Can you reproduce, word for word, everything from the beginning of the items through the line holding "[547, 512, 623, 552] StreetNumber: 623", including that line, with the pictures left out?
#### RECORDS FOR THIS TASK
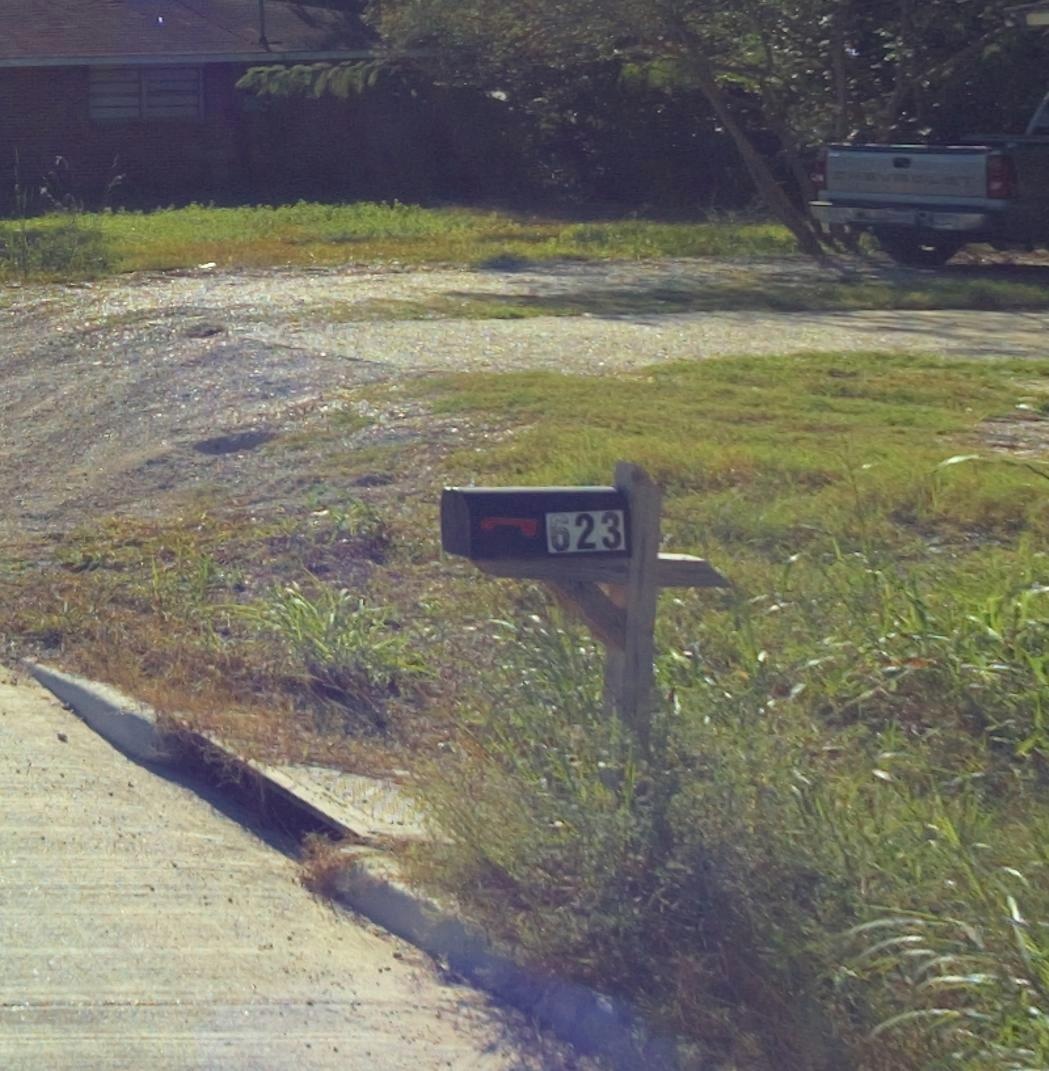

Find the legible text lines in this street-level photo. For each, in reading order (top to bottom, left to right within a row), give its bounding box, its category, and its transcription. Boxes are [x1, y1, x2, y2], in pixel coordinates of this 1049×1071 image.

[830, 170, 975, 187] None: CHEVROLET
[547, 512, 623, 552] StreetNumber: 623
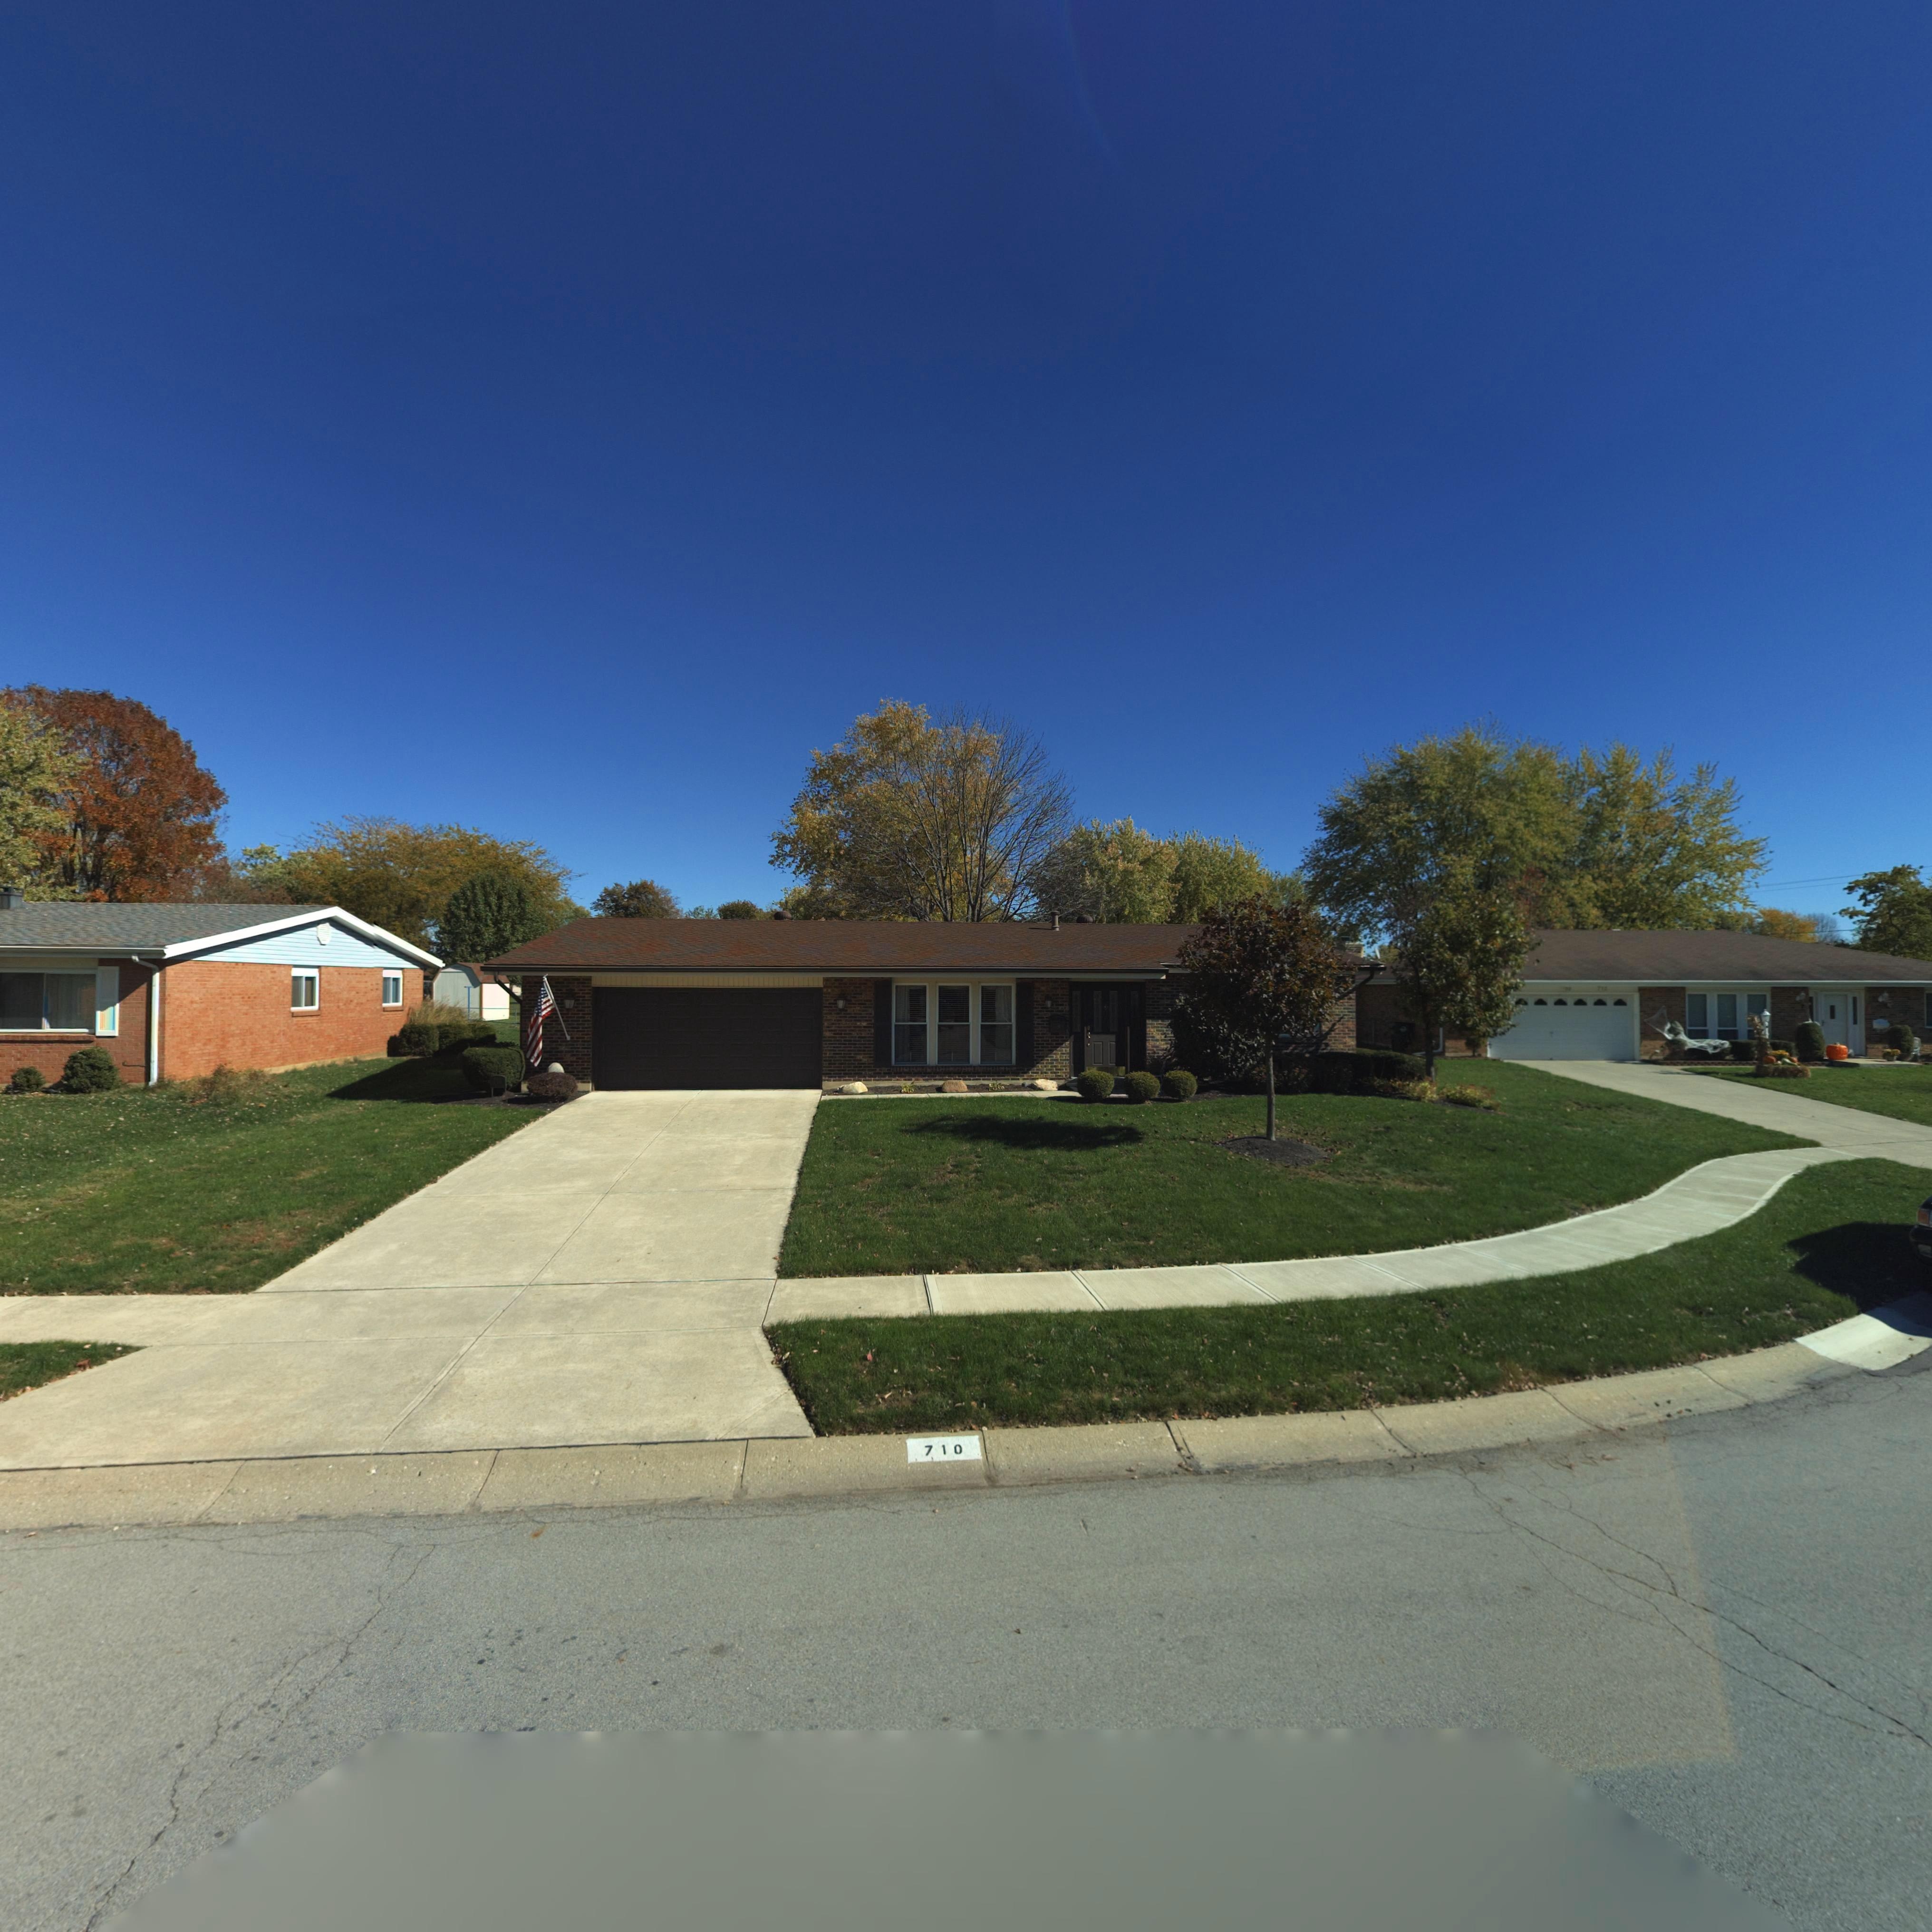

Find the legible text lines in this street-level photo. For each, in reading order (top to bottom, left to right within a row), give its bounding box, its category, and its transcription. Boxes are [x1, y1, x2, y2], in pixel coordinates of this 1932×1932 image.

[1596, 985, 1607, 992] StreetNumber: 712
[924, 1443, 963, 1456] StreetNumber: 710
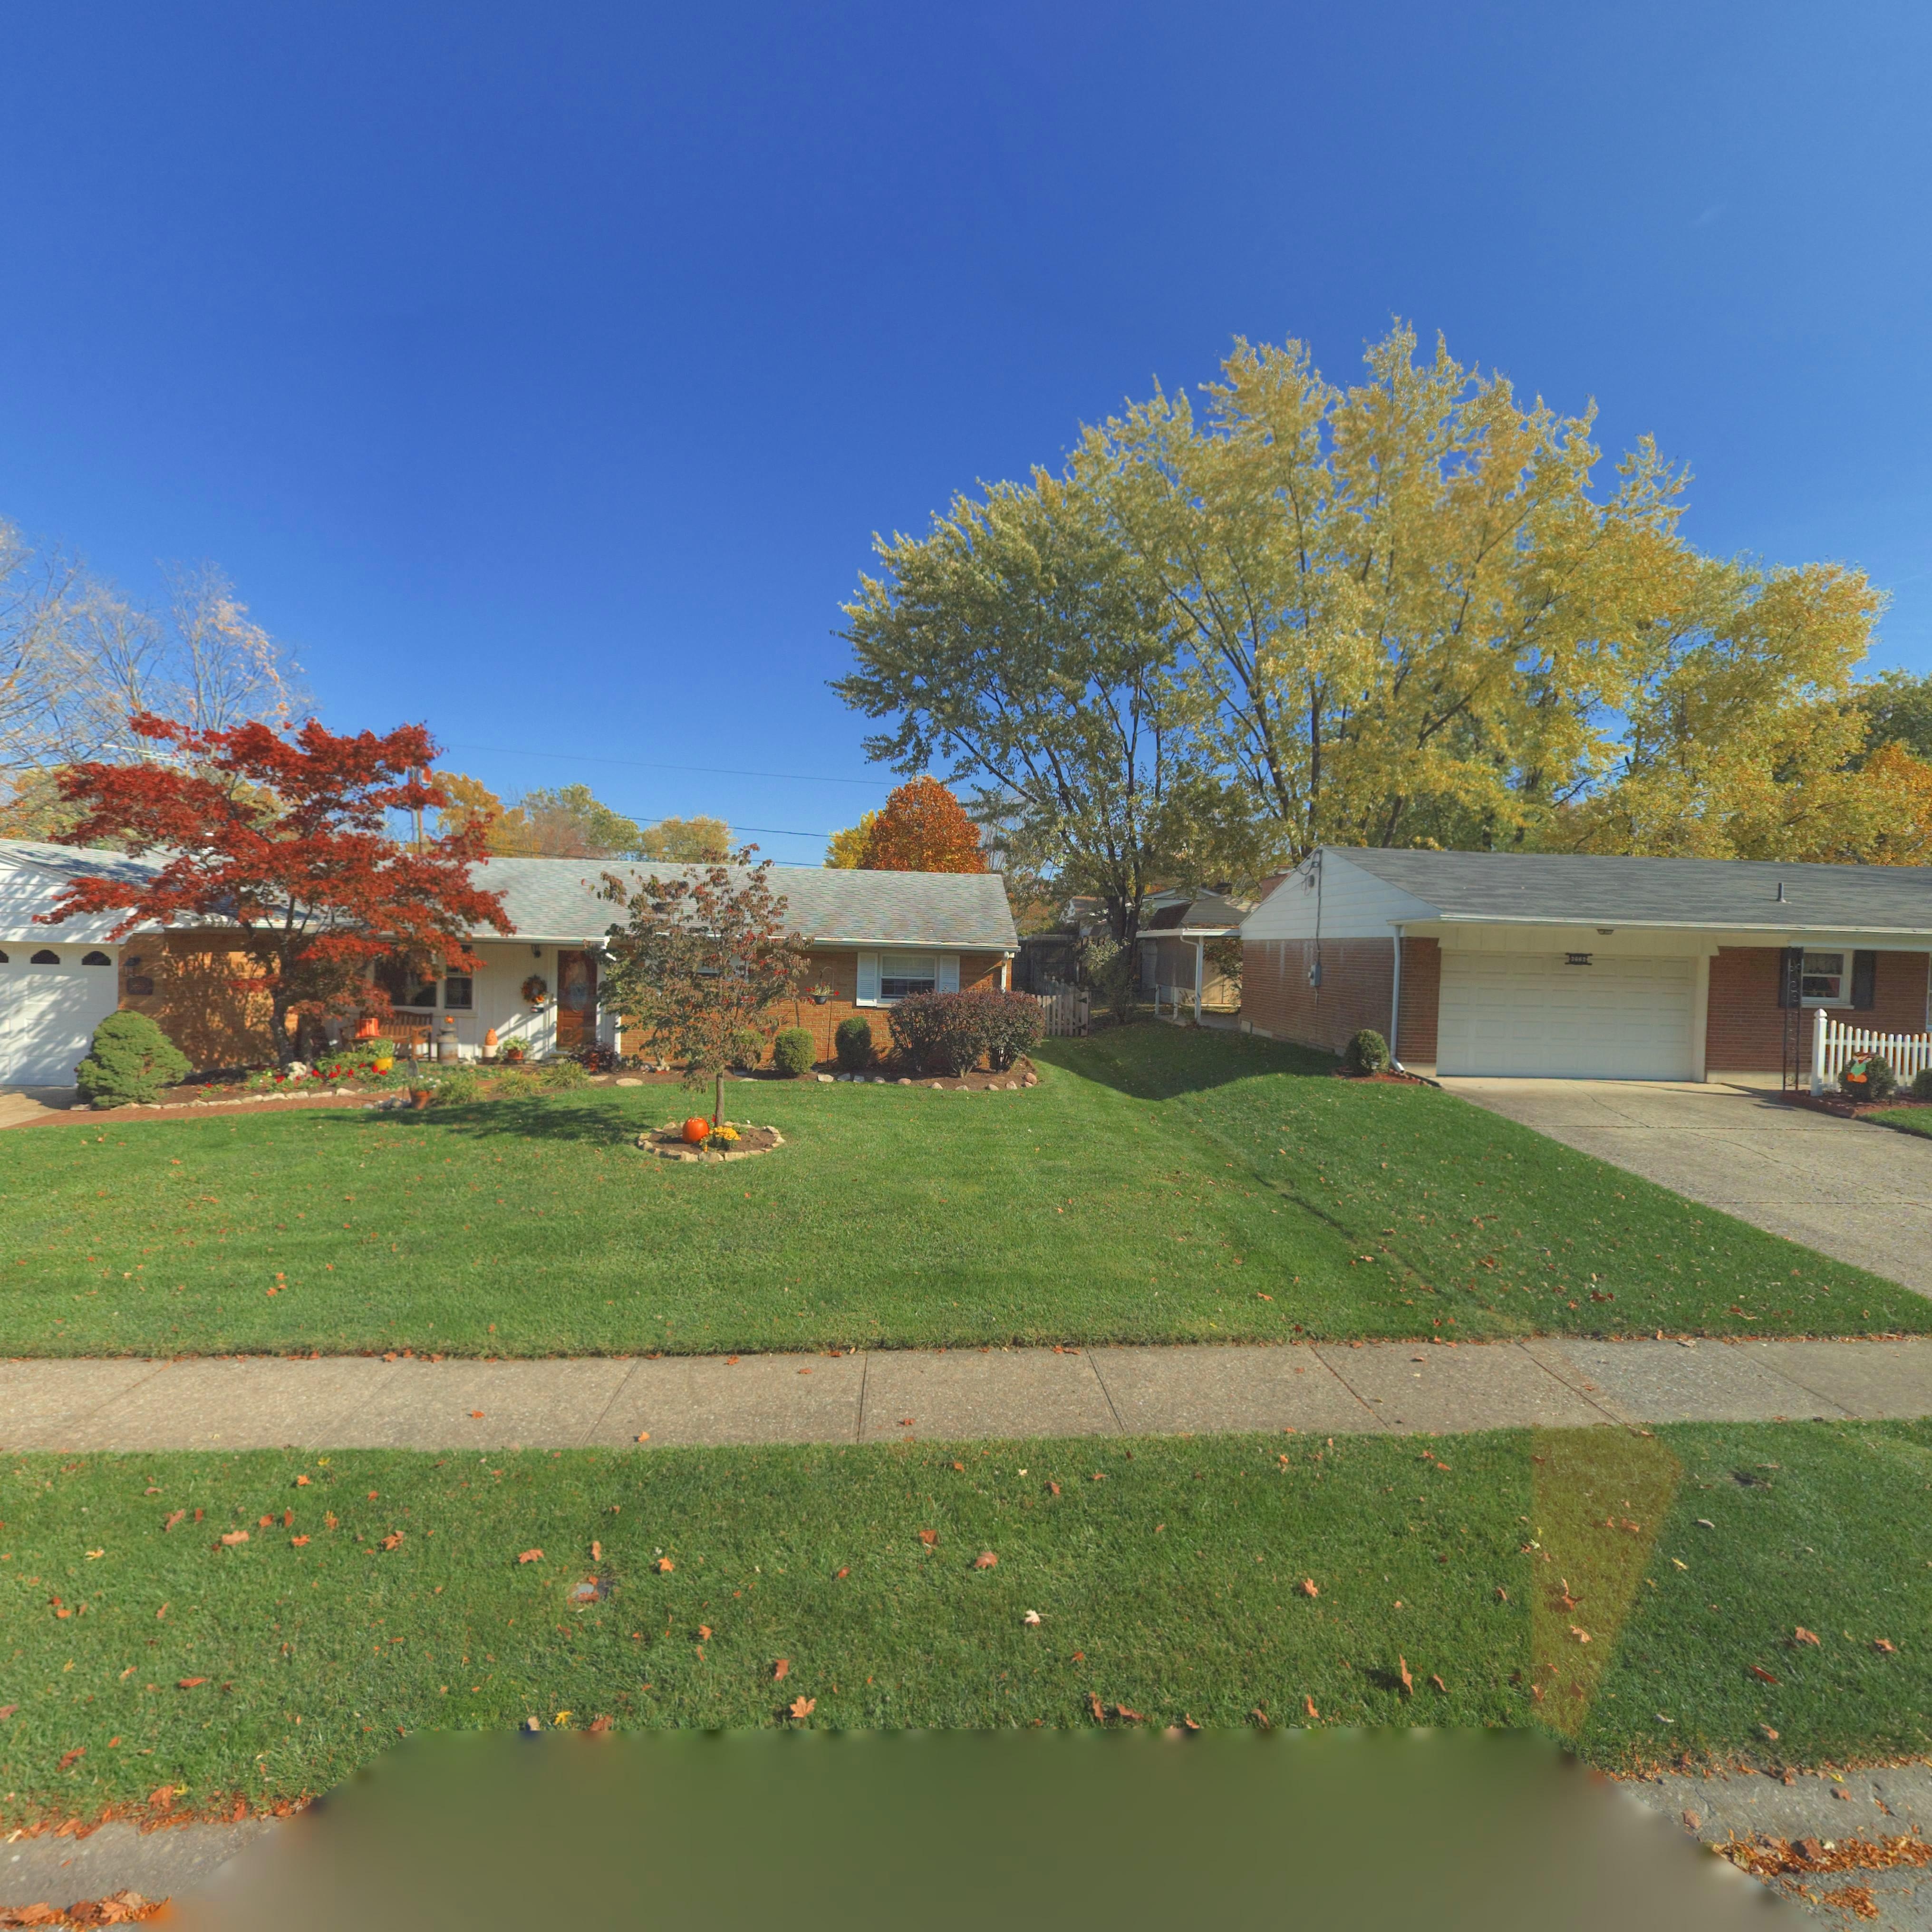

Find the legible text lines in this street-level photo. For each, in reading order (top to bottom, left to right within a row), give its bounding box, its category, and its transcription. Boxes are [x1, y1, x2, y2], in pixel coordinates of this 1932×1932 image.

[1570, 956, 1587, 963] StreetNumber: 36*2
########
* RESULT FOR THIS EXERCISE:
Find the legible text lines in this street-level photo. For each, in reading order (top to bottom, left to right within a row), give its bounding box, its category, and its transcription. Boxes are [x1, y1, x2, y2], in pixel coordinates of this 1049×1071 image.

[830, 170, 975, 187] None: CHEVROLET
[547, 512, 623, 552] StreetNumber: 623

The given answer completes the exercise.